I'm about 3/4 the way through Nicholas Dagen Bloom's The Great American Transit Disaster, having just finished the chapter on how Detroit's combination of racism, suburban/urban hostility, lack of vision, and massive subsidies for car infrastructure while starving public transit gave us the hollowed-out hellscape the city has become. This, after reading the chapter on how Atlanta's combination of racism, suburban/urban hostility, lack of vision, and massive subsidies for car infrastructure while starving public transit gave us the depressing echo of its former glory the city has become. And the chapter on how Chicago's combination of racism, suburban/urban hostility, and massive subsidies for car infrastructure almost—but not quite—overcame the city's history as the country's largest railroad hub with rail-driven suburban development along the Chicago & North Western and Chicago, Burlington & Quincy railroad lines.

Sigh.

I'm nowhere near retiring. And even though I work for an international company,  reporting up to the London office, my team are 100% Chicago-based for the time being. But when I'm old and decrepit 40 years from now, I imagine getting around a country that cares about its public transit might be easier than even one of the most transit-friendly cities in North America.

Worth the time

I tried something different yesterday after watching Uncle Roger's stab at adobo:

Ng's basic outline worked really well, and I got close to what I had hoped on the first attempt. Next time I'll use less liquid, a bit more sugar, a bit less vinegar, and a bit more time simmering. Still, dinner last night was pretty tasty.

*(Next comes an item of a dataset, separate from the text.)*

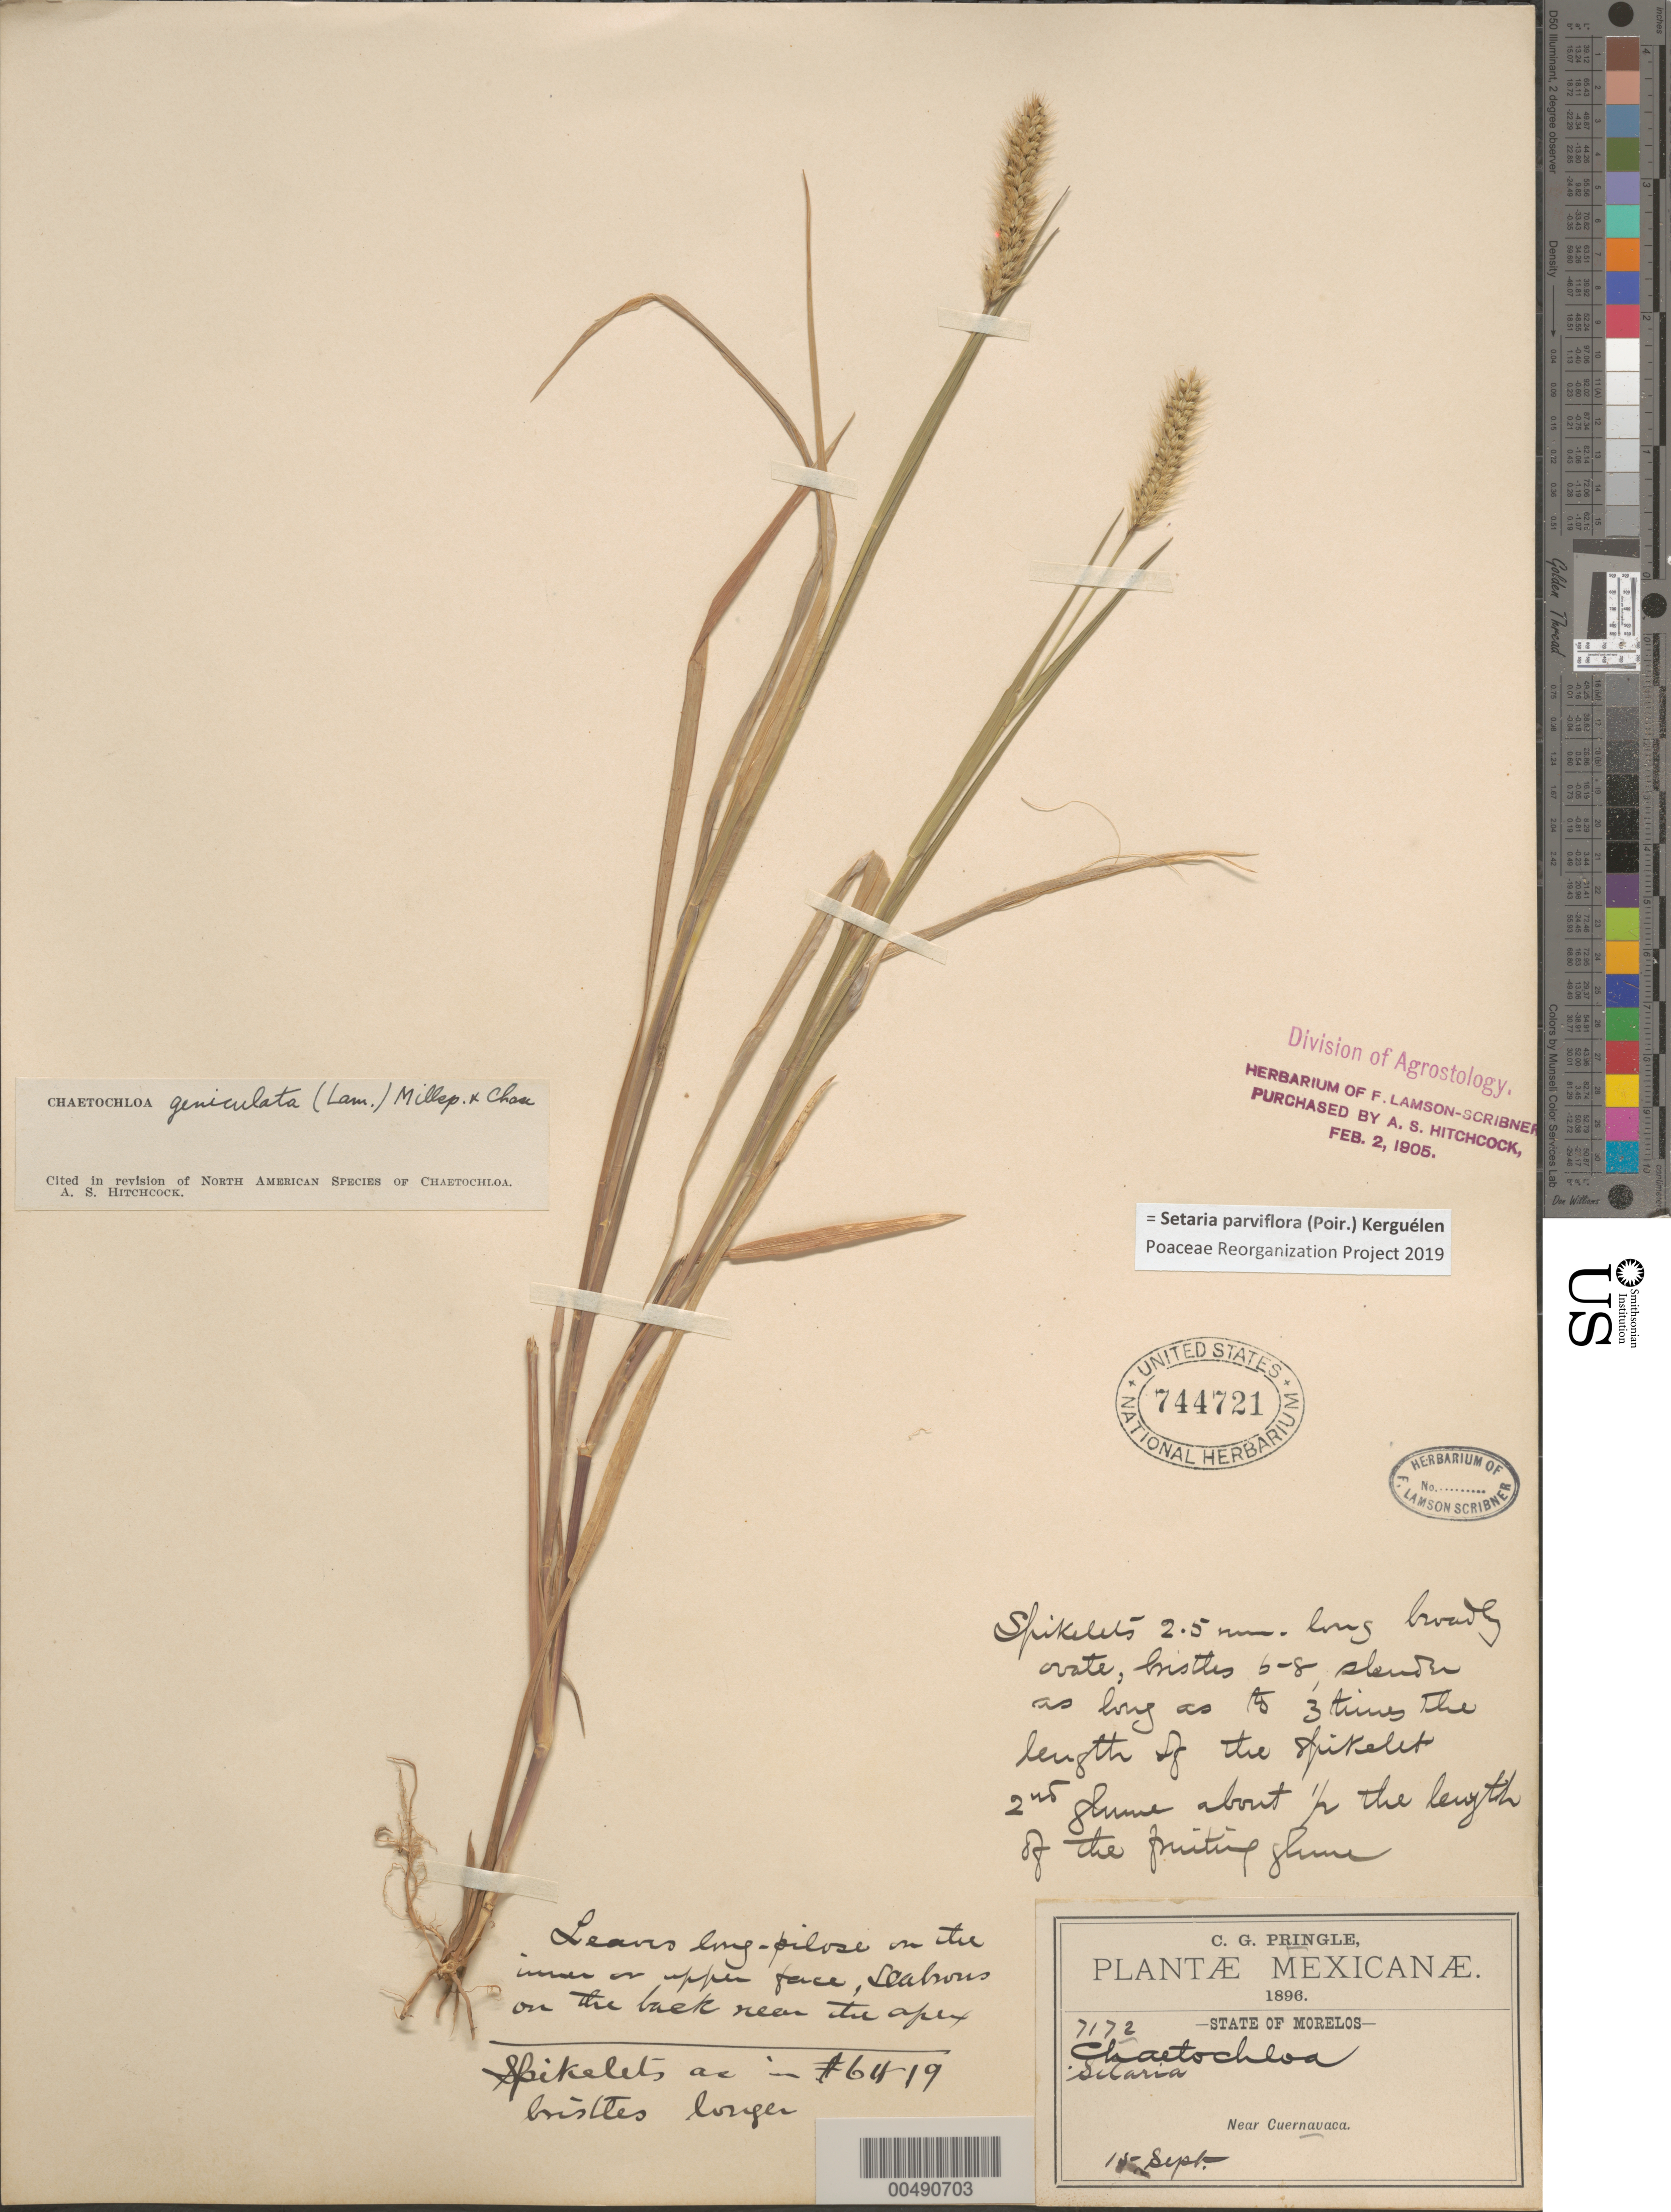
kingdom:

Much of the news today, however, is not:

  • US District Judge Tanya Chutkan set the XPOTUS's Federal criminal trial for next March 4th, two years earlier than he wanted it.
  • Writing for The Guardian, Margaret Sullivan blasts Republican presidential wannabe Vivek Ramaswamy as "a demagogue in waiting," and a distressing preview of Millennial politicians.
  • The MiG pilot who ejected during an airshow on August 13th blamed the non-flying observer in the back seat for pulling the ejection cord on his own.
  • Chicago has struggled for 15 or more years to get critical repairs to our international dock on the South Side.
  • Elizabeth Spiers has a pretty good idea why Michael Oher, subject of Michael Lewis's 2006 book The Blind Side and the 2009 film of the same name, is pissed off at the white family that didn't actually adopt him.

Finally, via Bruce Schneier, a couple of kids with $30 worth of radio equipment managed to stop 20 trains in Poland by exploiting a mind-boggling weakness in Polish train dispatching equipment. Despite some media sources calling this a "cyber attack," it was nothing of the sort. The instructions for how to do this have existed for decades.